Another error in math seems to be that the author mixes up equity and profit. For very small values of loss (like 1%), the author’s equation is correct for equity: Ending equity = 100* (1+Bet*E)∧N=100*(1+0.4*0.20)∧30=$1,006, but profit is ending equity minus starting equity, which becomes $1,006-$100=$906. Similarly, his $81 calculation is really a loss of $-18.
In conclusion, it appears that the article has numerous errors in math and logic, and if the author agrees, he might consider recalculating the various values within the article.
Author Walter Downs replies:
As to your first enumerated point: Calculating the percentages in a standard equation of returns, we see that the trader expects an average return of +8% per trade. How then can he have a negative expectation? It is obvious that your formula does not apply here.
As to your second point: As I stated in the article, this is not a mathematical equation, but rather a logical one. It is possibly incorrect, but it was only mentioned as a possible “spit-ball” for a ballpark figure of possible minimum return.

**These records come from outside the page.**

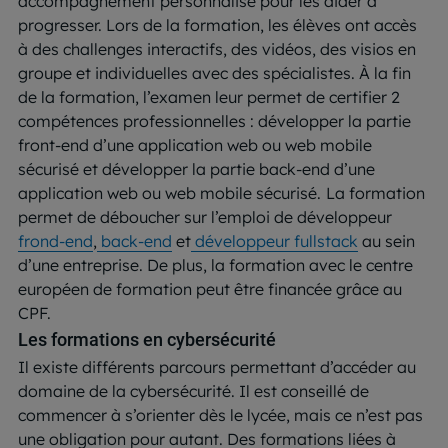
accompagnement personnalisé pour les aider à
progresser. Lors de la formation, les élèves ont accès
à des challenges interactifs, des vidéos, des visios en
groupe et individuelles avec des spécialistes. À la fin
de la formation, l’examen leur permet de certifier 2
compétences professionnelles : développer la partie
front-end d’une application web ou web mobile
sécurisé et développer la partie back-end d’une
application web ou web mobile sécurisé.
La formation
permet de déboucher sur l’emploi de développeur
frond-end
,
back-end
et
développeur fullstack
au sein
d’une entreprise. De plus, la formation avec le centre
européen de formation peut être financée grâce au
CPF.
Les formations en cybersécurité
Il existe différents parcours permettant d’accéder au
domaine de la cybersécurité. Il est conseillé de
commencer à s’orienter dès le lycée, mais ce n’est pas
une obligation pour autant. Des formations liées à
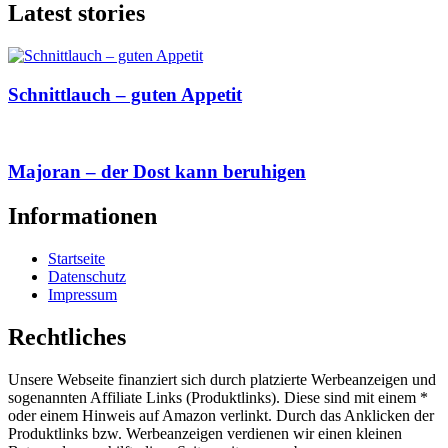
Latest stories
Schnittlauch – guten Appetit
Majoran – der Dost kann beruhigen
Informationen
Startseite
Datenschutz
Impressum
Rechtliches
Unsere Webseite finanziert sich durch platzierte Werbeanzeigen und
sogenannten Affiliate Links (Produktlinks). Diese sind mit einem *
oder einem Hinweis auf Amazon verlinkt. Durch das Anklicken der
Produktlinks bzw. Werbeanzeigen verdienen wir einen kleinen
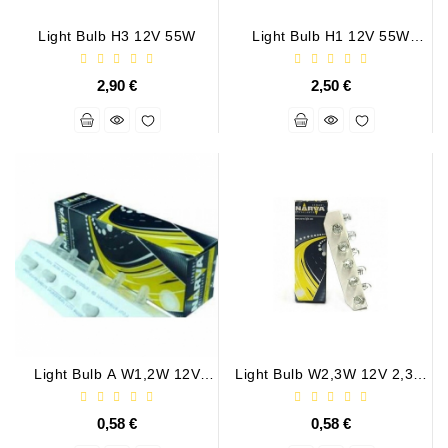
Ремени
Light Bulb H3 12V 55W
Light Bulb H1 12V 55W
Натяжные
P14,5s
Планки
2,90 €
2,50 €
Ремня
Стартеры:
PD-
10,
DT-
20,
MTZ,
T-
40,
T-
25,
T-
16,
Light Bulb A W1,2W 12V
Light Bulb W2,3W 12V 2,3W
1.2W W2x4,6
W2X4,6d
JUMZ,
PAZ,
0,58 €
0,58 €
AMCODOR,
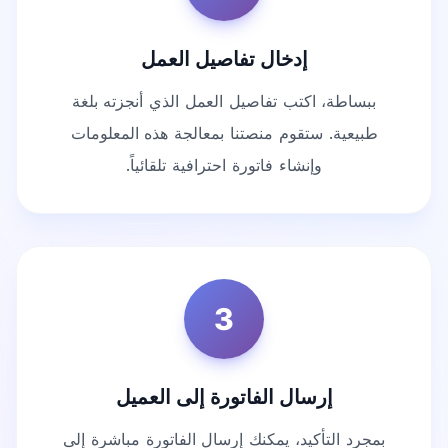
إدخال تفاصيل العمل
ببساطة، اكتب تفاصيل العمل الذي أنجزته بلغة
طبيعية. ستقوم منصتنا بمعالجة هذه المعلومات
وإنشاء فاتورة احترافية تلقائياً.
3
إرسال الفاتورة إلى العميل
بمجرد التأكيد، يمكنك إرسال الفاتورة مباشرة إلى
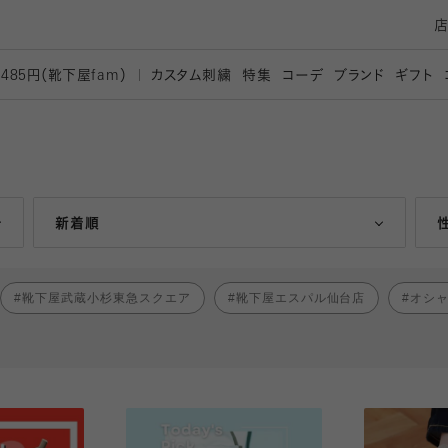
カスタム刺繍
特集
コーデ
ブランド
ギフト
,485円（靴下屋
fam）
人気ランキング順
新着順
靴下屋武蔵小杉東急スクエア
靴下屋エスパル仙台店
オシ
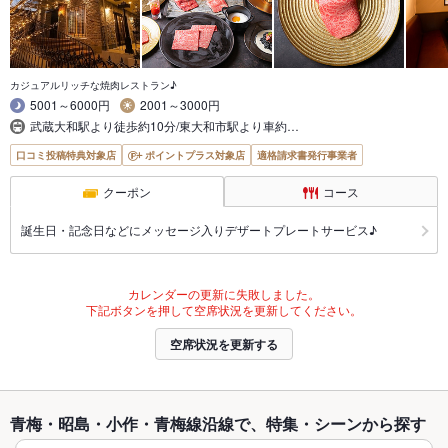
カジュアルリッチな焼肉レストラン♪
5001～6000円
2001～3000円
武蔵大和駅より徒歩約10分/東大和市駅より車約…
口コミ投稿特典対象店
ポイントプラス対象店
適格請求書発行事業者
クーポン
コース
誕生日・記念日などにメッセージ入りデザートプレートサービス♪
カレンダーの更新に失敗しました。
下記ボタンを押して空席状況を更新してください。
空席状況を更新する
青梅・昭島・小作・青梅線沿線で、特集・シーンから探す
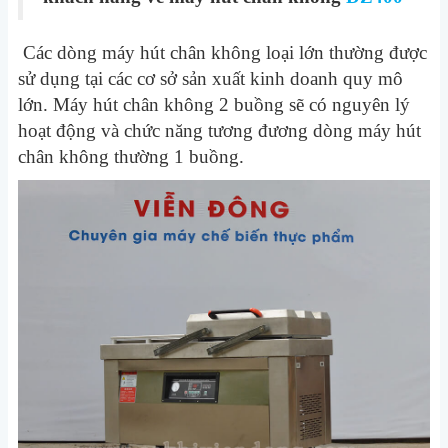
Các dòng máy hút chân không loại lớn thường được
sử dụng tại các cơ sở sản xuất kinh doanh quy mô
lớn. Máy hút chân không 2 buồng sẽ có nguyên lý
hoạt động và chức năng tương đương dòng máy hút
chân không thường 1 buồng.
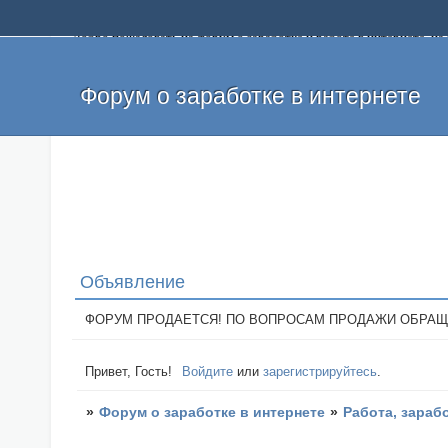
Добро пожаловать на форум о заработке и работе в интернете, 
собственных денег. На форуме вы найдете полезную информацию 
и оставлять свои отзывы. Если вы знаете, что определенный проек
легкие деньги без вложений и регистрации уже сегодня. Создавай
Форум о заработке в интернете
Объявление
ФОРУМ ПРОДАЕТСЯ! ПО ВОПРОСАМ ПРОДАЖИ ОБРАЩАТЬСЯ: 
Привет, Гость!
Войдите
или
зарегистрируйтесь
.
»
Форум о заработке в интернете
»
Работа, зараб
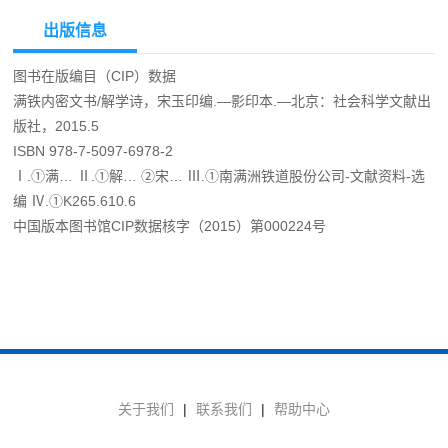
出版信息
图书在版编目（CIP）数据
满铁内密文书/解学诗，宋玉印编.—影印本.—北京：社会科学文献出
版社，2015.5
ISBN 978-7-5097-6978-2
Ⅰ.①满… Ⅱ.①解… ②宋… Ⅲ.①南满洲铁道股份公司-文献资料-选
编 Ⅳ.①K265.610.6
中国版本图书馆CIP数据核字（2015）第000224号
关于我们
|
联系我们
|
帮助中心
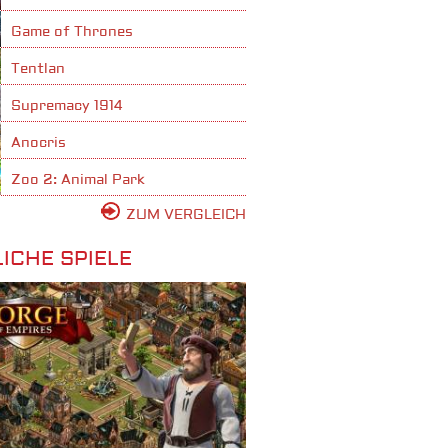
Game of Thrones
Tentlan
Supremacy 1914
Anocris
Zoo 2: Animal Park
ZUM VERGLEICH
ICHE SPIELE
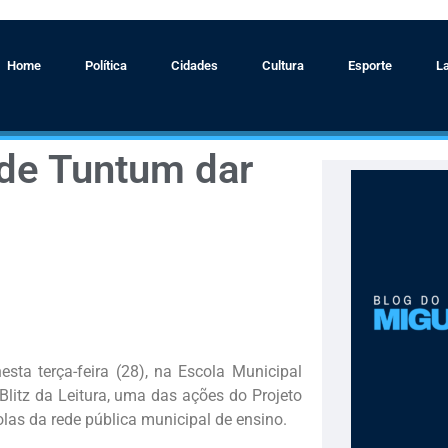
Home
Política
Cidades
Cultura
Esporte
L
 de Tuntum dar
sta terça-feira (28), na Escola Municipal
 Blitz da Leitura, uma das ações do Projeto
as da rede pública municipal de ensino.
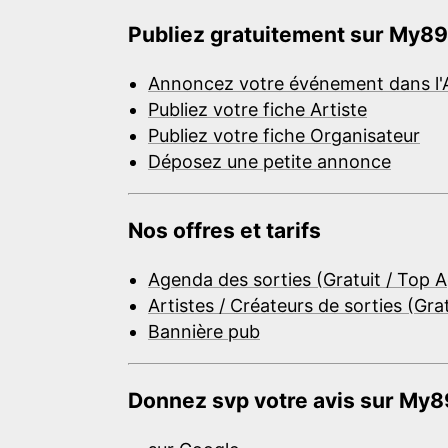
Publiez gratuitement sur My89
Annoncez votre événement dans l'
Publiez votre fiche Artiste
Publiez votre fiche Organisateur
Déposez une petite annonce
Nos offres et tarifs
Agenda des sorties (Gratuit / Top 
Artistes / Créateurs de sorties (Gra
Bannière pub
Donnez svp votre avis sur My89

As to your aside regarding the “blow-out” calculation: Your intuition is incorrect. We are not trading two portfolios. The probability of a FB and RB blowout can be calculated as done in the article, because there are distinct probabilities that the RB may never be challenged at all, once FB betting is occurring. Therefore, the calculation of risk at 6.7% of total failure is accurate.
As to your comment regarding profit calculation, I did include the original $100 in the final result, although it is possible that the second figure should have been $181 rather than $81. Equity was not “reduced” by $18.